1. Introduction

In this era of continuous integration and automated refactoring to database development, we need techniques of evolutionary database design. Tools like Liquibase and Flyway follow these techniques and provide an iterative development approach. In this article, we will study the differences and similarities between Liquibase and Flyway.

Note that no tool is perfect for all the use cases. Each tool is strong in its own place.

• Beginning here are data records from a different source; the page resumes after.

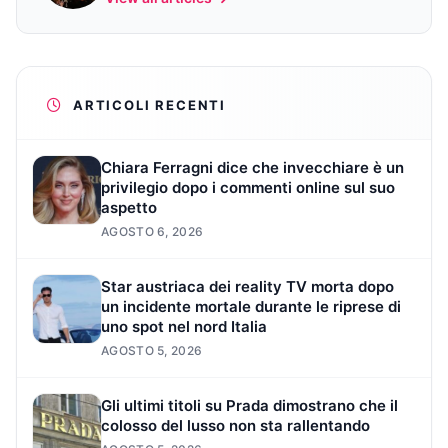
ARTICOLI RECENTI
Chiara Ferragni dice che invecchiare è un
privilegio dopo i commenti online sul suo
aspetto
AGOSTO 6, 2026
Star austriaca dei reality TV morta dopo
un incidente mortale durante le riprese di
uno spot nel nord Italia
AGOSTO 5, 2026
Gli ultimi titoli su Prada dimostrano che il
colosso del lusso non sta rallentando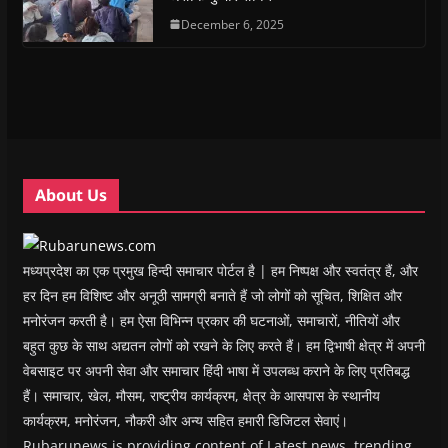
e
e
n
e
n
d
n
n
s
December 6, 2025
n
d
(
s
s
i
s
o
O
i
i
n
i
w
p
n
n
n
n
)
e
n
n
e
n
n
e
e
w
e
s
w
w
w
w
i
w
w
i
w
n
i
i
n
i
n
n
n
d
n
e
d
d
o
d
w
o
o
w
o
w
w
w
)
w
i
About Us
)
)
)
n
d
o
w
)
मध्यप्रदेश का एक प्रमुख हिन्दी समाचार पोर्टल है | हम निष्पक्ष और स्वतंत्र हैं, और
हर दिन हम विशिष्ट और अनूठी सामग्री बनाते हैं जो लोगों को सूचित, शिक्षित और
मनोरंजन करती है। हम ऐसा विभिन्न प्रकार की घटनाओं, समाचारों, नीतियों और
बहुत कुछ के साथ अद्यतन लोगों को रखने के लिए करते हैं। हम द्विभाषी क्षेत्र में अपनी
वेबसाइट पर अपनी सेवा और समाचार हिंदी भाषा में उपलब्ध कराने के लिए प्रतिबद्ध
हैं। समाचार, खेल, मौसम, राष्ट्रीय कार्यक्रम, क्षेत्र के आसपास के स्थानीय
कार्यक्रम, मनोरंजन, नौकरी और अन्य सहित हमारी डिजिटल सेवाएं।
Rubarunews is providing content of Latest news, trending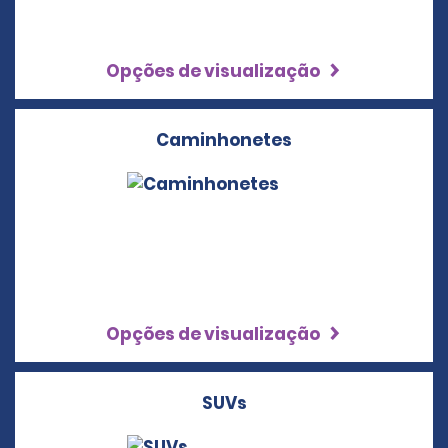
Opções de visualização
Caminhonetes
Opções de visualização
SUVs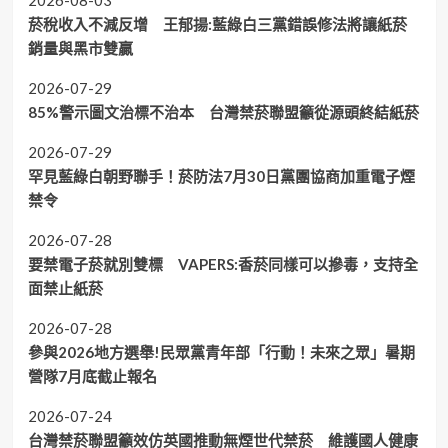
2026-08-03
菸稅收入不減反增 王郁揚:藍綠白三黨錯誤修法將讓紙菸
銷量與黑市雙贏
2026-07-29
85%警示圖文治標不治本 台灣禁菸聯盟籲從源頭終結紙菸
2026-07-29
罕見藍綠白朝野聯手！菸防法7月30日黨團協商加重電子煙
禁令
2026-07-28
要禁電子菸就別雙標 VAPERS:香菸同樣可以摻毒，支持全
面禁止紙菸
2026-07-28
參與2026地方選舉!民眾黨青年部「行動！未來之眾」暑期
營隊7月底截止報名
2026-07-24
台灣禁菸聯盟籲效仿英國推動無煙世代禁菸 維護國人健康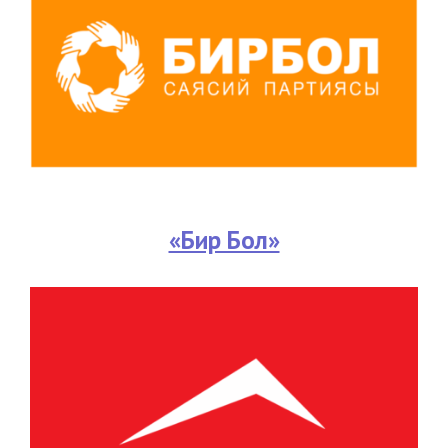
«Бир Бол»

2. Similarities Between Liquibase and Flyway

Since Liquibase and Flyway implement the design principles of the evolutionary database they offer a lot of similar functionality. Both tools:

  • Are open-source to an extent and help manage, track and deploy database schema changes.
  • Use a versioned migration approach to a database schema change.
  • Are based on Java and provides extensive support for Java frameworks like Spring Boot and Vert.x.
  • Support integration with build tools like Maven and Gradle.
  • Can run independently from the command line through provided scripts.
  • Support a wide variety of databases.

Now we will discuss the differences between the offerings of these tools.

3. Differences Between Liquibase and Flyway

3.1. Defining a Change

Flyway uses SQL for defining a change. On the other hand, Liquibase provides flexibility to specify a change in different formats including SQL such as XML, YAML, and JSON. With Liquibase we can work with database-agnostic languages and easily apply schema changes to different database types.

Flyway is built around a linear database versioning system that increments on each versioned change. This sometimes can create conflicts with parallel development. The filename of a Flyway script defines the type of migration. For example, a migration should have a convention of prefixes as V (for versioned), U (for undo), and R (for repeatable). It will be followed by a version number and a separator __(two underscores) followed by a description and a suffix .sql such as V01__Add_New_Column.sql.

Liquibase migration doesn’t need to follow any of the file name conventions. In Liquibase, changes are managed by one ledger known as a master changelog which will be defined as including all the migrations.

3.2. Storing a Change

Both the tools store the deployed change in a table. Flyway migrations are stored in the database schema with a default table named flyway_schema_history. Similarly, Liquibase stores its deployed migrations in a table named databasechangelog. Both the tools support overriding default configuration to change the table name.

3.3. Execution Order of a Change

Managing the order of a change is comparatively difficult in Flyway. With Flyway, the order depends on the version number and migration type in the filename. Contrarily, Liquibase uses a separate file named master_changelog in which the changes are deployed in the order they are defined.

3.4. Rollback a Change

Now, let’s discuss one of the main aspects of database migration. Rollback is needed whenever a bad change has caused a catastrophic issue in the application. Liquibase provides a way to roll back everything or undo specific migrations (available only on paid versions).

Flyway also has a undo migration, which can be deployed with a file name that starts with U followed by the version that needs to be undone. Its paid version also offers even more complex undo functionality.

Both the tools offer a decent rollback functionality, but considering only the free version, Flyway offers a good-to-use solution.

3.5. Selective Deployment of a Change

There are use cases where we need to deploy a change to only one environment. Liquibase wins here when we’ve to selectively deploy a change. Flyway is also capable of doing it, but you would have to set up a different configuration file for each environment or database. With Liquibase we can easily add labels and contexts to ensure deployment in certain places.

3.6. Java-Based Migration

Both tools are strongly Java Oriented and provide Java-based migration. Flyway and Liquibase allow defining a migration within a Java file. This can be advantageous in some scenarios.

3.7. Snapshots & Comparing Databases

Liquibase allows users to take a snapshot of the current state of the database. We can use this state to compare it to another database. This would be very helpful in scenarios like failover and database replication. Flyway on the other hand doesn’t support any of the snapshot features.

3.8. Conditional Deployment

Liquibase offers an added feature called pre-conditions. Preconditions allow users to apply changes based on the current state of the database. A changeset will only execute if it passes these preconditions.

Flyway on the other hand doesn’t support this. But through procedures, we can apply conditions in most SQL-based databases.

4. Conclusion

In this article, we compared two of the most used database migration tools Liquibase and Flyway. There are always tradeoffs to make when choosing between tools. There are no strong drawbacks or advantages either of the tools have when compared to one another. You can pick either Liquibase or Flyway based on your application needs and check most of the boxes.